After missing third-quarter revenue on Thursday, Levi Strauss & Co. lowered its full-year profit forecast due to concerns about softening demand, a strengthening dollar, and higher costs. This caused shares to decline 6 per cent in extended trading.
Due to decades-high inflation, which has an impact on Levi’s and other apparel manufacturers, consumers are turning away from more expensive goods and clothing and toward necessities.
According to Chief Executive Officer Charles Bergh, the company is more cautious about doing business in Europe because the region’s consumers are suffering from much higher inflation and higher energy costs.
“The consumer in the U.S. is also having quite a difficulty with inflation and the thought of recession,” said Jessica Ramírez, analyst at Jane Hali and Associates, adding people are going to be more concerned about where their dollars are spent heading into the holiday season.

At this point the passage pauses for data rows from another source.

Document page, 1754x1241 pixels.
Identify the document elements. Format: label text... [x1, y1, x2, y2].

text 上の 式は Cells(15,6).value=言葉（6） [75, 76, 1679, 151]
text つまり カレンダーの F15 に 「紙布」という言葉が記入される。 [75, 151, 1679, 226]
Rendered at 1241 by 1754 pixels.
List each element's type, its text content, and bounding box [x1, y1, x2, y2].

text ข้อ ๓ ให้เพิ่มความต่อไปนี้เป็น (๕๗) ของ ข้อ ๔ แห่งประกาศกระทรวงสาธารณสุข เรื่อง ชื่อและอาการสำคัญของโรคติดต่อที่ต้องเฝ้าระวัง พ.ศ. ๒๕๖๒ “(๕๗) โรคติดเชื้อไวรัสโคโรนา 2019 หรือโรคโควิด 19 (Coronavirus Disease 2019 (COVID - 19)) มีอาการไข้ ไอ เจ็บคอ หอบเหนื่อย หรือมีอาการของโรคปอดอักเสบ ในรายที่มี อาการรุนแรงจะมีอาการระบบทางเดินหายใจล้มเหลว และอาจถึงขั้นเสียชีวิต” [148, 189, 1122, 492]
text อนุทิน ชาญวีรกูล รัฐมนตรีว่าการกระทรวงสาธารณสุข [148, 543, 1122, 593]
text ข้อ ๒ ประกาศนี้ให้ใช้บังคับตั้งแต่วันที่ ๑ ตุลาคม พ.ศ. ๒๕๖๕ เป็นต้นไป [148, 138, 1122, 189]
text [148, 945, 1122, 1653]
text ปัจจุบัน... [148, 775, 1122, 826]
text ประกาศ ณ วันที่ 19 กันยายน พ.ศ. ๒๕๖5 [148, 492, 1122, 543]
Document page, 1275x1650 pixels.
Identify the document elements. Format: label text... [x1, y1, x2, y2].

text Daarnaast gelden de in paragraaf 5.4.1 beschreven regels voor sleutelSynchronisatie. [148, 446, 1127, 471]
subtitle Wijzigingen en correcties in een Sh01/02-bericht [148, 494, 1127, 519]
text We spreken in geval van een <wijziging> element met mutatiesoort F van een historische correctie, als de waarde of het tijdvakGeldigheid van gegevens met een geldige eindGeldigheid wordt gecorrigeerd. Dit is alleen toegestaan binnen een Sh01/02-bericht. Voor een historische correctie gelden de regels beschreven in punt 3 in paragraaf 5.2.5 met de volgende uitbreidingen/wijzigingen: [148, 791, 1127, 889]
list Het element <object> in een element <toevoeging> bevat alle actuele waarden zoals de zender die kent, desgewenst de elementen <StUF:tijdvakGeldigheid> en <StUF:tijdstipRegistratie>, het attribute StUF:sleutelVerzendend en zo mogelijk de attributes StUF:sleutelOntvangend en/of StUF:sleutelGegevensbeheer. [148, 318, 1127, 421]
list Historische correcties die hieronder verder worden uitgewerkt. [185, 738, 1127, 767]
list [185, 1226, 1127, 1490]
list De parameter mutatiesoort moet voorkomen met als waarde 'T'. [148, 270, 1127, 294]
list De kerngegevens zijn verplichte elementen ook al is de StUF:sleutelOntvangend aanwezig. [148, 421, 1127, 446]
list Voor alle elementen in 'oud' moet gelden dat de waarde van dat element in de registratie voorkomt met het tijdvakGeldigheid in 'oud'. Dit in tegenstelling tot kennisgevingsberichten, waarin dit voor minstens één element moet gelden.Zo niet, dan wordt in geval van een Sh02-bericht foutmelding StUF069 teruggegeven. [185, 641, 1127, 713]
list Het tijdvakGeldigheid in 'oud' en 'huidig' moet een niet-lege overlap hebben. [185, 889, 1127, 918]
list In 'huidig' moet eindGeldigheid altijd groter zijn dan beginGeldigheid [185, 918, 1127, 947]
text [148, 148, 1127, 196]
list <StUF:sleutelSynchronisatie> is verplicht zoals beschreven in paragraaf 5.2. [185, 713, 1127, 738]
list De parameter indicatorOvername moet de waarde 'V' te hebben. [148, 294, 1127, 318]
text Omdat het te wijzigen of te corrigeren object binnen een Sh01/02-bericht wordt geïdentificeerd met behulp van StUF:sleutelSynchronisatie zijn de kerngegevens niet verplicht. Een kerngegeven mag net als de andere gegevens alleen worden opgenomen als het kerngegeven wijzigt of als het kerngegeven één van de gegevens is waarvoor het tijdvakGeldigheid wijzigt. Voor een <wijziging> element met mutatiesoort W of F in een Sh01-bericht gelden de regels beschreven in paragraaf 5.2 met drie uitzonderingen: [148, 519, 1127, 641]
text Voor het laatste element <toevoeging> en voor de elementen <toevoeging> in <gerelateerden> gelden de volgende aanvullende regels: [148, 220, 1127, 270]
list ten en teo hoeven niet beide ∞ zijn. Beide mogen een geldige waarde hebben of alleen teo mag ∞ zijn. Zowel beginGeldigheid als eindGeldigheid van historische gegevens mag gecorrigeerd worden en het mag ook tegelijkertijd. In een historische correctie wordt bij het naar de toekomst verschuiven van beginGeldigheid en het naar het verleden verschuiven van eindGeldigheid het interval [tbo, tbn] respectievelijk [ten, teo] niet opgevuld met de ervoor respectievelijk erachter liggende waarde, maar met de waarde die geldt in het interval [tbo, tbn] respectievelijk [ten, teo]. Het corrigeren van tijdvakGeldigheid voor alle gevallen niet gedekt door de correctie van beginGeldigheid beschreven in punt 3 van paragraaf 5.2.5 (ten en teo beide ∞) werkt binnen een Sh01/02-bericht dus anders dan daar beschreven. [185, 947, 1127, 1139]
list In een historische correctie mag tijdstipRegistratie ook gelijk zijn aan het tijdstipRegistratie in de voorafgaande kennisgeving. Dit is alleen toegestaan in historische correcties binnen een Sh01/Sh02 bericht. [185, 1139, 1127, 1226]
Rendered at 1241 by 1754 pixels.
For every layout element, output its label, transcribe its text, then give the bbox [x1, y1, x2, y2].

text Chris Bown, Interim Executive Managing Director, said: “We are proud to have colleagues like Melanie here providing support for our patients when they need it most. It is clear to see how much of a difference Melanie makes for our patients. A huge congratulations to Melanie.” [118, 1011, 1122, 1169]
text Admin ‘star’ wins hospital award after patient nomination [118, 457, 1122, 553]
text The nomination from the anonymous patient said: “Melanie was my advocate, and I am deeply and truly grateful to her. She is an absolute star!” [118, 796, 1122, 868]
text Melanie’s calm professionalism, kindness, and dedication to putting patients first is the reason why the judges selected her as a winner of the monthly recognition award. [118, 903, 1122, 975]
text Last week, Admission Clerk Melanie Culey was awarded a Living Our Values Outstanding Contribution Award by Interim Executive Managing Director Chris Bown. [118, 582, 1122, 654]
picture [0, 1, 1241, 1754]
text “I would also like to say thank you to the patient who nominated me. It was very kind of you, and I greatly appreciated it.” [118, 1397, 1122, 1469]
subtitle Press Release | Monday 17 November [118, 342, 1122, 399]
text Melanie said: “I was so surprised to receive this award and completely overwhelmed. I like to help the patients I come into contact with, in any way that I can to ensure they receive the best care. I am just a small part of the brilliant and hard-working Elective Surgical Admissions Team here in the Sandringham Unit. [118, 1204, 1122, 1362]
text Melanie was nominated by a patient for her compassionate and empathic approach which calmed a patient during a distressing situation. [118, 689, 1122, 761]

Levi’s reported an adjusted gross margin of 56.9 per cent, down 60 basis points from a year earlier, due to the rapidly strengthening dollar and higher product costs.
The jeans manufacturer has been raising the price of its denims to combat rising costs. Since the pandemic started, it has been dealing with supply chain disruptions, which are now made worse by the conflict between Russia and Ukraine.
Rather than expecting $1.50 to $1.56 per share for the entire year 2022, the company now projects an adjusted profit of $1.44 to $1.49 per share.
In terms of net revenue growth on a constant-currency basis, Levi’s anticipates full-year reported net revenue growth of 6.7 per cent to 7.0 per cent, or 11.5 per cent to 12 per cent. The business previously predicted a net revenue increase of 11 per cent to 13 per cent.
According to Refinitiv data, it earned 40 cents per share after items in the third quarter, exceeding estimates of 37 cents.